Some of the inheritance was used to pay for Dickens's education at a private school, Wellington House Academy. At the age of fifteen he left school to become a law office clerk, and then worked as a shorthand reporter at the Doctors' Commons, a society of church lawyers who dealt with marriage and probate. Dickens did not enjoy the job, and decided to become a reporter. He taught himself shorthand and at the age of sixteen, found work as a court reporter. In the 1830s, he reported the daily proceedings in Parliament for the newspaper Mirror of Parliament, and was a contributor to the Monthly Magazine and The Evening Chronicle. He became interested in social reform and wrote articles for the radical newspaper, True Sun. In the 1840s, Dickens founded the weekly periodical Master Humphrey's Clock and edited the London Daily News.
In 1833, Dickens's first story was published in the Monthly Magazine. Using the pen-name "Boz", Dickens published stories in the Morning Chronicle and the Evening Chronicle. These stories were so popular that they were published as a book called Sketches by Boz (1836).
Dickens's first novel, The Pickwick Papers (1837), met with huge popular success. From this time until the end of his life, Dickens was the most popular writer in Britain. His second novel, Oliver Twist, was published in Bentley's Miscellany (1837-38) and his third novel, Nicholas Nickleby (1838-39), was also published monthly. Other novels included The Old Curiosity Shop (1840-1), Barnaby Rudge (1841), Martin Chuzzlewit (1843-4), A Christmas Carol (1843), Hard Times (1854), A Tale of Two Cities (1859), and Great Expectations (1860-1861).
Throughout the 1840s and 1850s, Dickens continued to work tirelessly for social reform. He gave a lecture tour in America in 1842, and then offended his hosts by condemning slavery. From 1847, he advised his wealthy friend Angela Burdett-Coutts on the establishment of her home for the redemption of prostitutes, Urania Cottage, and supervised its day-to-day running for a decade. He gave speeches on behalf of charities and made generous donations from his own pocket. He wrote so often about the plight of the poor that he was accused of inciting class warfare.
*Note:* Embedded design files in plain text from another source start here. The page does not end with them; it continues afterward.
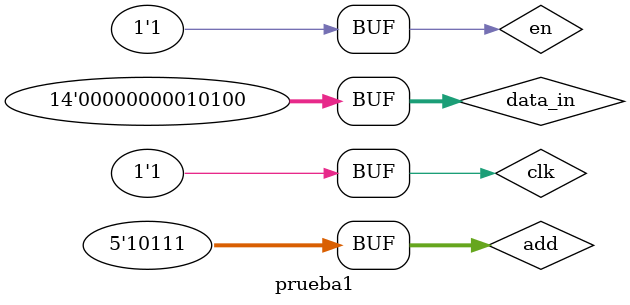
<source format=v>
`timescale 1ns / 1ps


module prueba1;

	// Inputs
	reg [4:0] add;
	reg en;
	reg clk;
	reg [13:0] data_in;

	// Outputs
	wire [13:0] data_out;

	// Instantiate the Unit Under Test (UUT)
	memoria uut (
		.add(add), 
		.en(en), 
		.clk(clk), 
		.data_in(data_in), 
		.data_out(data_out)
	);

	initial begin
		// Initialize Inputs
		add = 0;
		en = 0;
		clk = 0;
		data_in = 0;

		// Wait 100 ns for global reset to finish
		#100;
    	add = 23;
		en = 1;
		clk = 1;
		data_in = 20;
     #100;
    		add = 23;
		en = 1;
		clk = 1;
		data_in = 20;	  
		// Add stimulus here

	end
      
endmodule


</source>
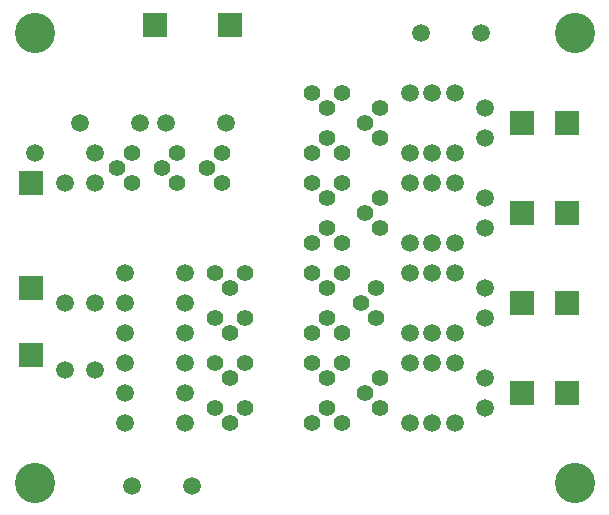
<source format=gts>
G75*
G70*
%OFA0B0*%
%FSLAX24Y24*%
%IPPOS*%
%LPD*%
%AMOC8*
5,1,8,0,0,1.08239X$1,22.5*
%
%ADD10C,0.0595*%
%ADD11C,0.0556*%
%ADD12C,0.1340*%
%ADD13R,0.0789X0.0789*%
D10*
X004600Y002035D03*
X006600Y002035D03*
X006350Y004160D03*
X006350Y005160D03*
X006350Y006160D03*
X006350Y007160D03*
X006350Y008160D03*
X006350Y009160D03*
X004350Y009160D03*
X004350Y008160D03*
X004350Y007160D03*
X003350Y008160D03*
X002350Y008160D03*
X004350Y006160D03*
X004350Y005160D03*
X004350Y004160D03*
X003350Y005910D03*
X002350Y005910D03*
X002350Y012160D03*
X003350Y012160D03*
X003350Y013160D03*
X002850Y014160D03*
X001350Y013160D03*
X004850Y014160D03*
X005725Y014160D03*
X007725Y014160D03*
X013850Y013160D03*
X014600Y013160D03*
X015350Y013160D03*
X016350Y013660D03*
X016350Y014660D03*
X015350Y015160D03*
X014600Y015160D03*
X013850Y015160D03*
X014225Y017160D03*
X016225Y017160D03*
X015350Y012160D03*
X014600Y012160D03*
X013850Y012160D03*
X013850Y010160D03*
X014600Y010160D03*
X015350Y010160D03*
X016350Y010660D03*
X016350Y011660D03*
X015350Y009160D03*
X014600Y009160D03*
X013850Y009160D03*
X013850Y007160D03*
X014600Y007160D03*
X015350Y007160D03*
X016350Y007660D03*
X016350Y008660D03*
X015350Y006160D03*
X014600Y006160D03*
X013850Y006160D03*
X013850Y004160D03*
X014600Y004160D03*
X015350Y004160D03*
X016350Y004660D03*
X016350Y005660D03*
D11*
X012850Y005660D03*
X012350Y005160D03*
X012850Y004660D03*
X011600Y004160D03*
X011100Y004660D03*
X010600Y004160D03*
X011100Y005660D03*
X010600Y006160D03*
X011600Y006160D03*
X011600Y007160D03*
X011100Y007660D03*
X010600Y007160D03*
X011100Y008660D03*
X010600Y009160D03*
X011600Y009160D03*
X011600Y010160D03*
X011100Y010660D03*
X010600Y010160D03*
X011100Y011660D03*
X010600Y012160D03*
X011600Y012160D03*
X011600Y013160D03*
X011100Y013660D03*
X010600Y013160D03*
X011100Y014660D03*
X010600Y015160D03*
X011600Y015160D03*
X012350Y014160D03*
X012850Y013660D03*
X012850Y014660D03*
X012850Y011660D03*
X012350Y011160D03*
X012850Y010660D03*
X012725Y008660D03*
X012225Y008160D03*
X012725Y007660D03*
X008350Y007660D03*
X007850Y007160D03*
X007350Y007660D03*
X007850Y008660D03*
X007350Y009160D03*
X008350Y009160D03*
X007600Y012160D03*
X007100Y012660D03*
X007600Y013160D03*
X006100Y013160D03*
X005600Y012660D03*
X006100Y012160D03*
X004600Y012160D03*
X004100Y012660D03*
X004600Y013160D03*
X007350Y006160D03*
X007850Y005660D03*
X008350Y006160D03*
X008350Y004660D03*
X007850Y004160D03*
X007350Y004660D03*
D12*
X001350Y002160D03*
X001350Y017160D03*
X019350Y017160D03*
X019350Y002160D03*
D13*
X019100Y005160D03*
X017600Y005160D03*
X017600Y008160D03*
X019100Y008160D03*
X019100Y011160D03*
X017600Y011160D03*
X017600Y014160D03*
X019100Y014160D03*
X007850Y017410D03*
X005350Y017410D03*
X001225Y012160D03*
X001225Y008660D03*
X001225Y006410D03*
M02*

</source>
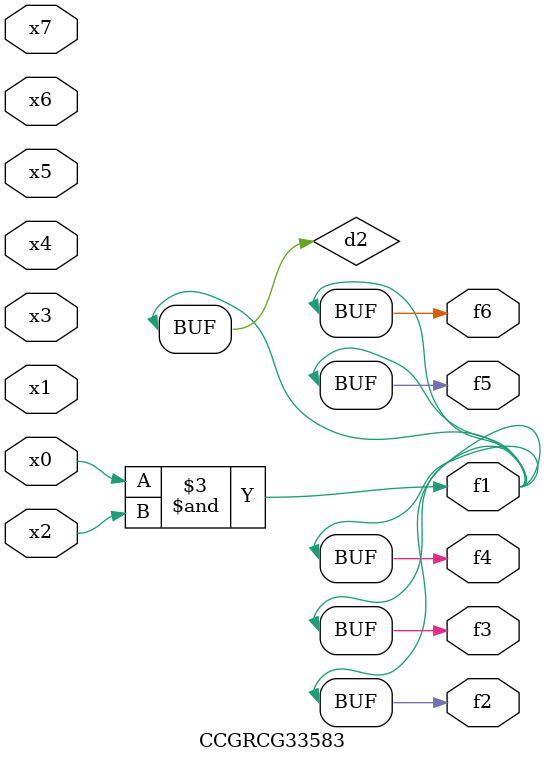
<source format=v>
module CCGRCG33583(
	input x0, x1, x2, x3, x4, x5, x6, x7,
	output f1, f2, f3, f4, f5, f6
);

	wire d1, d2;

	nor (d1, x3, x6);
	and (d2, x0, x2);
	assign f1 = d2;
	assign f2 = d2;
	assign f3 = d2;
	assign f4 = d2;
	assign f5 = d2;
	assign f6 = d2;
endmodule

</source>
In 1846 Dickens invested money in a new radical newspaper, The Daily News, of which he was editor. The paper was intended to provide a forum for Dickens's ideas on social reform, but it failed commercially. In 1850, Dickens became founding editor of Household Words. Dickens wrote articles for this journal campaigning for parliamentary reform, public health, better education for the poor, and reform of the workhouse system and legal system. He closed the journal in 1859 and replaced it with All the Year Round, which still covered social issues, but also carried literary articles and serialized novels.
In 1844-45 Dickens lived in Italy, Switzerland and Paris. He gave lecture tours in Britain and the United States in 1858-68.
In 1836, Dickens married Catherine Hogarth, the daughter of the newspaper editor George Hogarth. The couple had 10 children, but separated in 1858. Some biographers believe that Dickens preferred Catherine's sister, Mary, who moved into their house and died in 1837 at the age of 17 in Dickens's arms. Dickens was devastated at her loss, and was unable to complete the next installment of Pickwick Papers and Oliver Twist. He even asked to be buried with Mary. Another of Catherine's sisters, Georgina, moved in with the Dickenses, and Dickens fell in love with her. Dickens also had a long-standing relationship with the actress Ellen Ternan, whom he met in the 1850s.
From 1860, Dickens lived at Gads Hill Place, near Rochester, Kent. He died of a stroke at Gads Hill on June 9, 1870. Georgina, who ran his household at Gads Hill, was at his side when he died, as was Ellen Ternan. His unfinished novel, The Mystery Of Edwin Drood, was published in 1870.